Israeli politicians and historians slammed a joint declaration absolving the Polish people from responsibility for the destruction of Polish Jewry.
By: Batya Jerenberg, World Israel News
Huge ads in Israeli and European papers bearing a copy of the joint Israeli-Polish declaration on the Holocaust reignited an attack on the Israeli government for purportedly helping the Poles downplay their role in the destruction of Poland’s Jewish community.
Yad Vashem said in a statement that “the [Israeli-Polish] statement contains highly problematic wording that contradicts existing and accepted historical knowledge in this field.
“The joint statement’s wording effectively supports a narrative that research has long since disproved, namely, that the Polish Government-in-Exile and its underground arms strove indefatigably—in occupied Poland and elsewhere—to thwart the extermination of Polish Jewry.”
Yad Vashem noted that “Poles’ assistance to Jews during the Holocaust was relatively rare, and attacks against and even the murder of Jews were widespread phenomena.”
Yad Vashem “vehemently” rejected the “attempts to juxtapose the phenomenon of anti-Semitism with so-called ‘anti-Polonism.’”
The declaration called to denounce both anti-Semitism and “anti-Polonism.”
“While we should put an end to the use of the misleading and ill-conceived concept of ‘Polish death camps,’ calling the use of such terms ‘anti-Polonism’ is fundamentally anachronistic and has nothing whatsoever to do with anti-Semitism.”
Education Minister Naftali Bennett called the declaration a “disgrace saturated with lies that betrays the memory of those who perished in the Holocaust.”
“As minister of education, entrusted with passing on the memory of the Holocaust, I reject it completely. It has no factual basis and won’t be learned in the education system,” Bennett tweeted on Thursday.
Zionist Union MK Itzik Shmuli said that the ad campaign “is the height of insult and disgrace, and Holocaust deniers must send a huge bouquet of flowers to the Israeli government and its leader, who put the memory of those who perished up for negotiations and sale.”
The Prime Minister’s Office said in response that Yad Vashem’s chief historian, Dina Porat, accompanied the process that led to the joint statement from the beginning, and that the “historical statements that appear in the declaration were approved by her.”
The PMO further stated that the joint declaration approved by the Polish government includes a clear statement that the freedom of researchers to conduct research on all aspects of the Holocaust will be preserved.”
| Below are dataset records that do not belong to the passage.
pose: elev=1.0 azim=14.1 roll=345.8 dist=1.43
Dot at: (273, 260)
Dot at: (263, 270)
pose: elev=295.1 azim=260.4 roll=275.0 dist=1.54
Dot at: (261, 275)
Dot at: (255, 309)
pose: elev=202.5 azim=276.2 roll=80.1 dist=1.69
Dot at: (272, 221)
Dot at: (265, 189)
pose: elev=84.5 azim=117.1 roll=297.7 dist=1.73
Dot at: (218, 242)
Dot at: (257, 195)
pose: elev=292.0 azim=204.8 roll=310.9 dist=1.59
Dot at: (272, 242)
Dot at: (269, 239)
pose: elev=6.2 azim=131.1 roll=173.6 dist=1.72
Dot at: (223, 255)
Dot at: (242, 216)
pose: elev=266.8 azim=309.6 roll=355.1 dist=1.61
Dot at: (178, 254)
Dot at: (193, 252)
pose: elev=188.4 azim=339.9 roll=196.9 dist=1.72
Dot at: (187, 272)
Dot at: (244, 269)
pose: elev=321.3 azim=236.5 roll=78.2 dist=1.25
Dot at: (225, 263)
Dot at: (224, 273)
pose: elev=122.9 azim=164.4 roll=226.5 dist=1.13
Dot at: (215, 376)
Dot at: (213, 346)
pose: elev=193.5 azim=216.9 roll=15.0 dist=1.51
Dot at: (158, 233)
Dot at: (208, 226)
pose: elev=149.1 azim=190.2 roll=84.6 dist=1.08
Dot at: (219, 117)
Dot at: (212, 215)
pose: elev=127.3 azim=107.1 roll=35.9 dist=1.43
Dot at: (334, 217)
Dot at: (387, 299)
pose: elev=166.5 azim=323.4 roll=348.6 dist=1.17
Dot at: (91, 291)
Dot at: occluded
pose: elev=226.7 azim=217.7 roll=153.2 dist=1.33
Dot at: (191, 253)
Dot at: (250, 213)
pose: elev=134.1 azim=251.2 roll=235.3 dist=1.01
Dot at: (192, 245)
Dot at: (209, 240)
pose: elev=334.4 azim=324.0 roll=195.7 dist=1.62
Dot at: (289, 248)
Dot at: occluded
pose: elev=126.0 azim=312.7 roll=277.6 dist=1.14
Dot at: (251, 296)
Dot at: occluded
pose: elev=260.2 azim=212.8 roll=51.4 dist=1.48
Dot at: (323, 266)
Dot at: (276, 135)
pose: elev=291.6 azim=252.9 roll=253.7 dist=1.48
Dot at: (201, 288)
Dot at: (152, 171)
Noted historian: Israeli government accepted Polish position
Noted Israeli Holocaust historian Yehuda Bauer went much further, however. In an op-ed in Haaretz published last week he charged, “We accepted the false Polish narrative, and swallowed it.”
“If we now come to the Americans or the Europeans to complain against what is happening in this area [Holocaust denial] in Poland, we will be rightly told that the Israeli government has accepted the Polish position. I do not know what it was – ignorance, stupidity, or a clear anti-moral victory of fleeting interests that will remain with us forever. Or simply: betrayal,” Bauer said.
He also believes that the way the law stands now, historians and others who write the truth about what Poles did during the Holocaust will still be able to be sued in civil court even if they won’t be able to be fined (or jailed) by a criminal court.
The understanding reached last week between the Polish and Israeli governments led Warsaw to revise its Holocaust law. The Polish parliament agreed to drop the penalties (which could reach up to three years in jail) for those who blamed the Polish government for the Holocaust, or said that Poles as a nation had collaborated with Germany after Israel agreed to the joint declaration.
Here is a video of journalist Ronen Bergman confronting Polish Prime Minister Mateusz Morawiecki:
This week a Polish NGO took out large ads in “the world’s largest daily newspapers,” including Thursday’s Israeli papers, with the text of the declaration. Fiery reactions swept in immediately.
Critics, point to the number of sentences in the declaration that extol Polish behavior under Nazi control, thereby downplaying the part so many Poles played in either directly harming their Jewish neighbors or turning them over to the Germans.
Holocaust researchers in Poland were “stunned” that the Israeli government “fell in line with the Polish line that diminishes or downplays the part played by the Poles in the Holocaust,” reported Kan Israel News on Thursday.
And Yad Vashem was not consulted at all by those who negotiated the text with the Poles, according to Kan, which “shocked them” no less than the final wording of the declaration itself, which they say minimizes Poland’s role in the Holocaust.
When the declaration was signed, Prime Minister Benjamin Netanyahu had also stressed the importance of defending academic freedom regarding the events of World War II.
“We stood up for defending the truth and fulfilled our chief duty: To guarantee the historical truth of the Holocaust,” he said. “This is how we’ll continue to act.”
According to Netanyahu’s statement, “We support free and open historical expression and research on all aspects of the Holocaust so that it can be conducted without any fear of legal obstacles,” adding that those who talk or write about it “will not be subject to any legal charges for using the right to free speech and academic freedom with reference to the Holocaust.”